Brian #5: Some New Python Books

Python Tricks: A Buffet of Awesome Python Features
- by Dan Bader
Illustrated Guide to Python 3
- by Matt Harrison
While we’re at it, there are some older Python books that could use some review love. If you’ve read these, please leave a review. It helps more than you may realize.
- Python Testing with pytest, by Brian Okken
- Test-Driven Development with Python, by Harry Percival
- Two Scoops of Django, Daniel & Audrey Roy Greenfield

Michael #6: Anaconda Distribution 5.0 released

Over 100 packages have been updated or added to the distribution.
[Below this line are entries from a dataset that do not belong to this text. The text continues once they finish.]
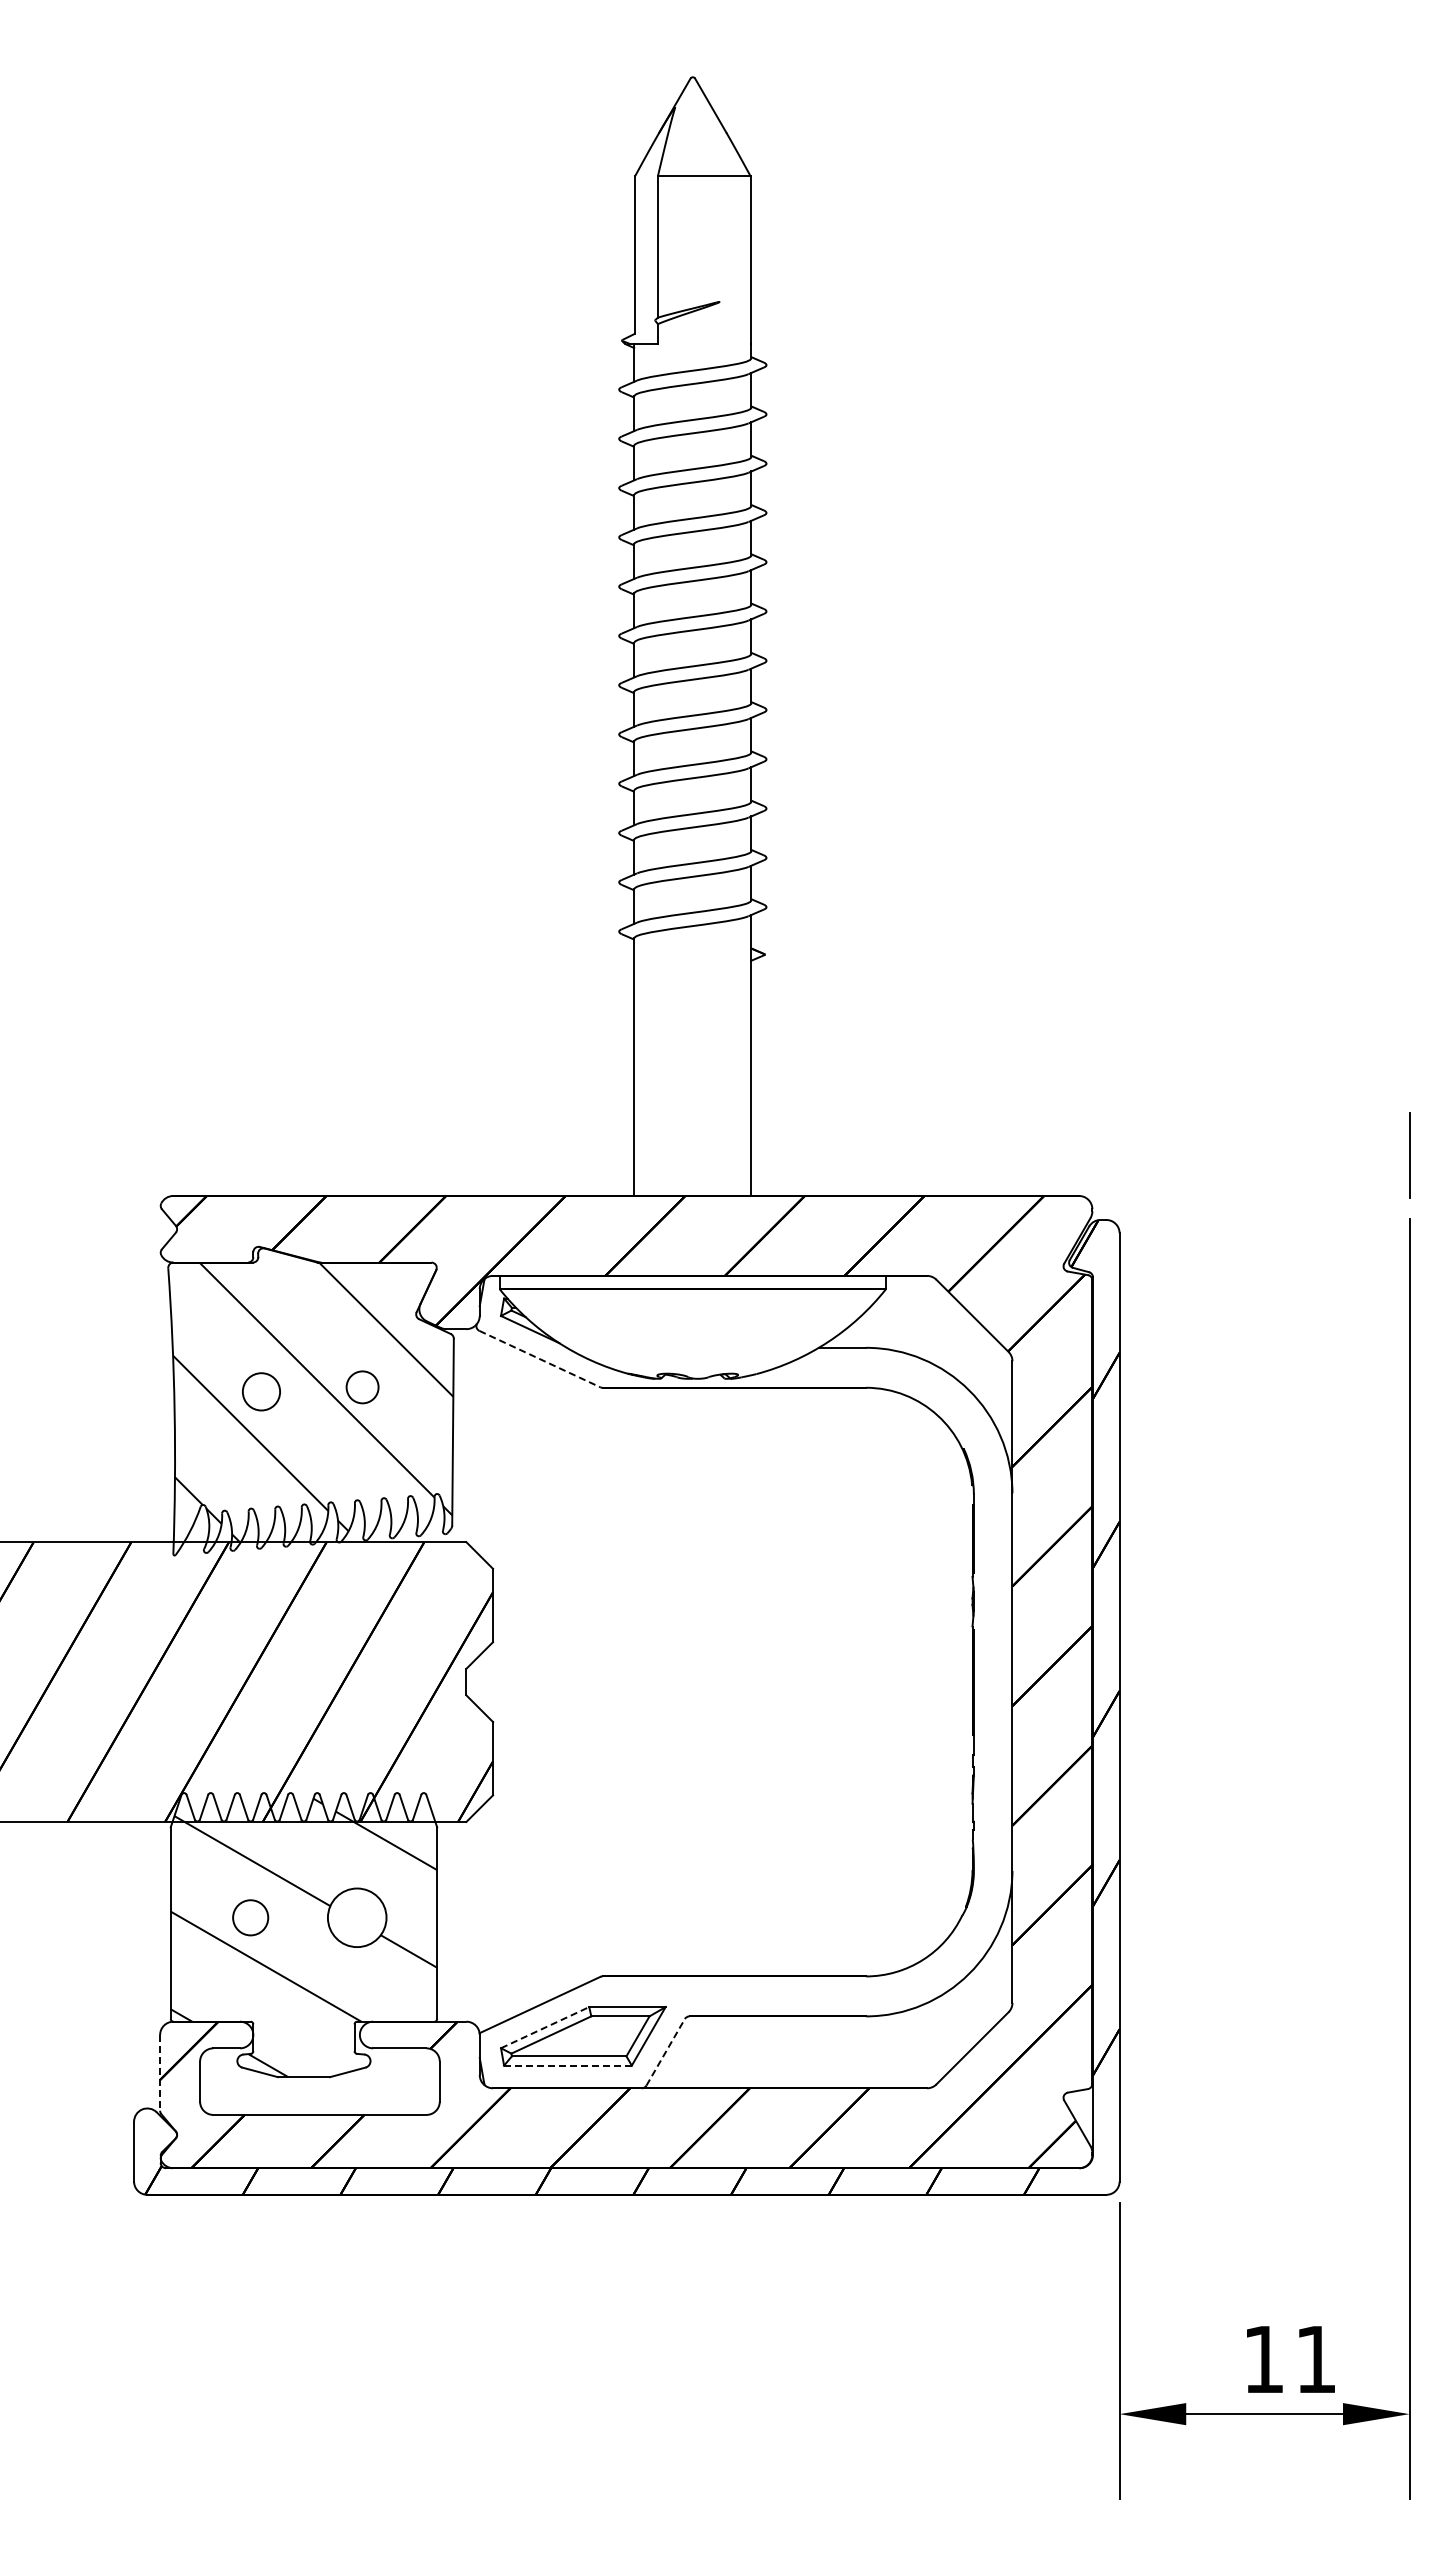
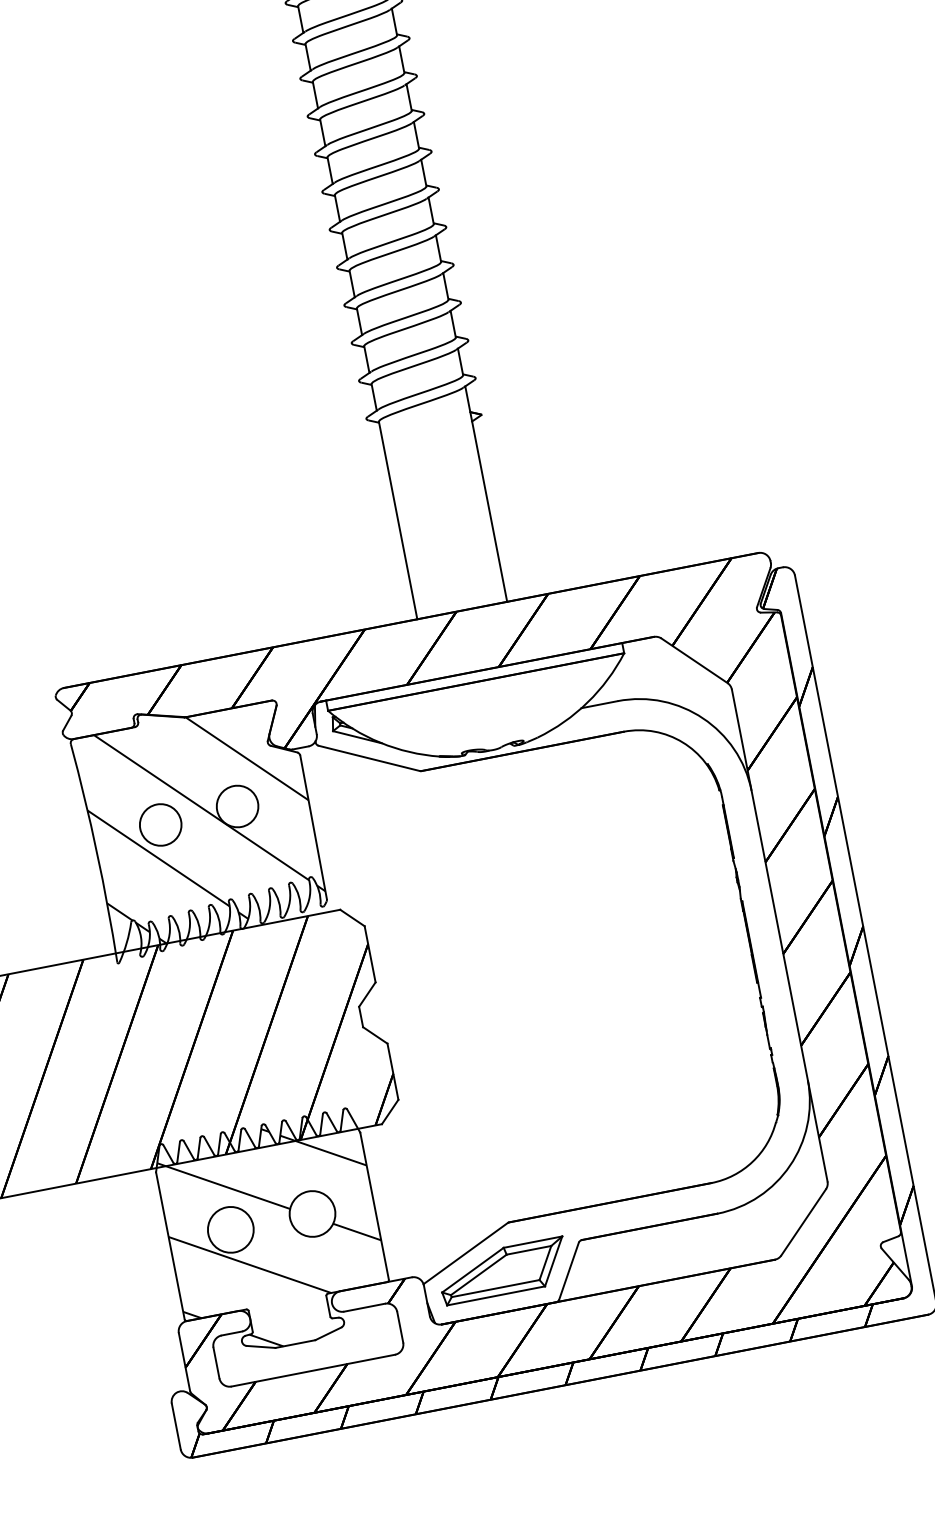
line: (539, 1359) -> (369, 758), dashed -> solid
circle: (362, 1387) -> (237, 806), size x1.67
circle: (261, 1391) -> (160, 824), size x1.43
circle: (250, 1917) -> (230, 1229), size x1.67
line: (545, 2027) -> (473, 1270), dashed -> solid
line: (665, 2051) -> (568, 1270), dashed -> solid
line: (567, 2065) -> (495, 1295), dashed -> solid
line: (160, 2072) -> (184, 1361), dashed -> solid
JupyterLab alpha preview 0.27.0 is now included, and MKL has been updated to 2018.0.0.
The new version features all new compilers on macOS and Linux, providing substantial security and performance improvements.
Where possible, all build recipes are now using conda-forge as a base, via https://github.com/AnacondaRecipes.
A new channel, pkgs/main, has been added to defaults. The new channel is given top priority within defaults and holds packages built with the new compiler stack.
The new version of Anaconda Distribution now features more flexible dependency pinning.